Items from a data source
┄┄┄┄┄┄┄┄┄┄┄┄┄┄┄┄┄┄┄┄

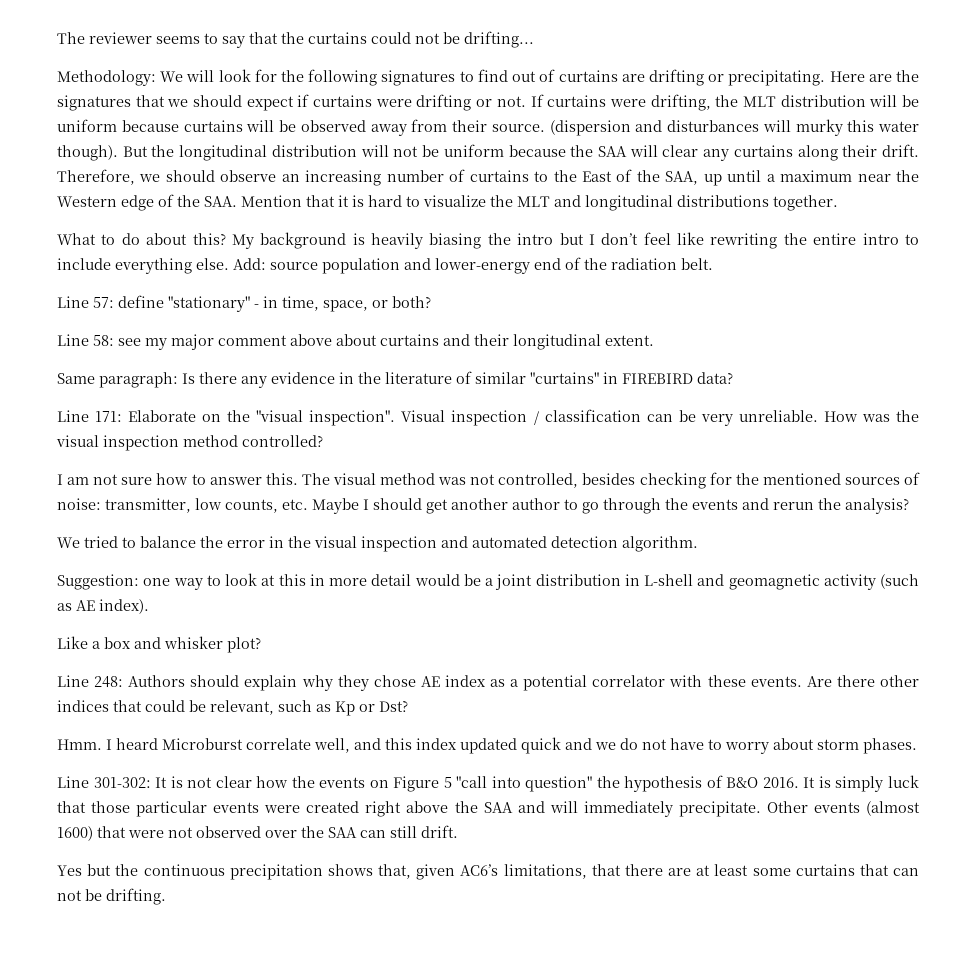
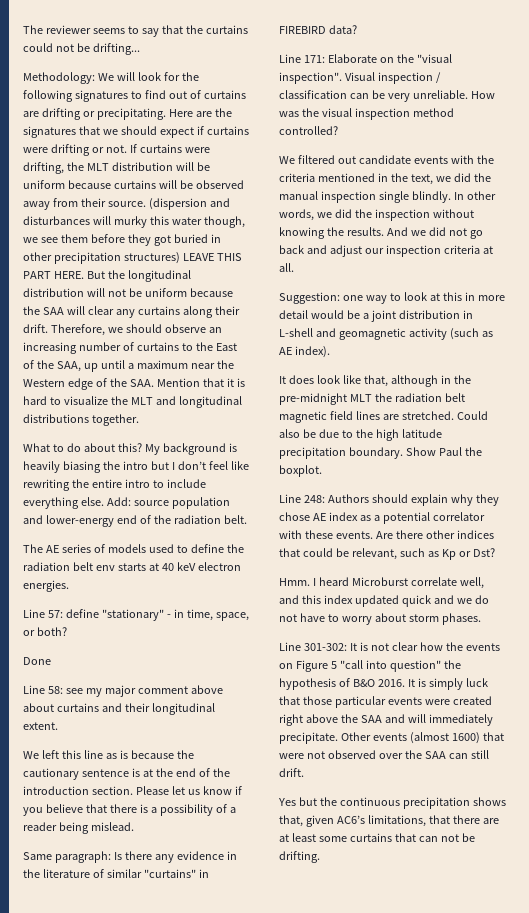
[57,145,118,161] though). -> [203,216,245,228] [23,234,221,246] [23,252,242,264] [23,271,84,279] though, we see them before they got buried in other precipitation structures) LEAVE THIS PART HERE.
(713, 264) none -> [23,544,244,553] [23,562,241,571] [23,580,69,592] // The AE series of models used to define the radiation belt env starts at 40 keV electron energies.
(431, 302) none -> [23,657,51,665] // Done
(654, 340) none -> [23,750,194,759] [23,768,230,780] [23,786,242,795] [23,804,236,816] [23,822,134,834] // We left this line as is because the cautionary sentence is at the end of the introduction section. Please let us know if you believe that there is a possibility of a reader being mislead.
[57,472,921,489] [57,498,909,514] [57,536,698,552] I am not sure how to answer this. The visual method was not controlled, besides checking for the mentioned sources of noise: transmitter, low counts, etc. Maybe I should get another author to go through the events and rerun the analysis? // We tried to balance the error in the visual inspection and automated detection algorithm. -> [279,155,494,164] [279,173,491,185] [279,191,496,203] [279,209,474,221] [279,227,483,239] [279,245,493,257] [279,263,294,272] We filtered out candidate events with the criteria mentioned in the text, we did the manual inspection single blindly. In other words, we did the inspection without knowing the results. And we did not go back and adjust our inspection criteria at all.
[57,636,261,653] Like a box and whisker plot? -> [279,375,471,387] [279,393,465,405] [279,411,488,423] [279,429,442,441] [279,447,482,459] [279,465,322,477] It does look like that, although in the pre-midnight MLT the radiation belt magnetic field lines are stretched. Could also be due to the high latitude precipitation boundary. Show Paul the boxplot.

┄┄┄┄┄┄┄┄┄┄┄┄┄┄┄┄┄┄┄┄

EXERCISE BRIEF
Return only the number of lines above that include the word "belt".

FINAL ANSWER
2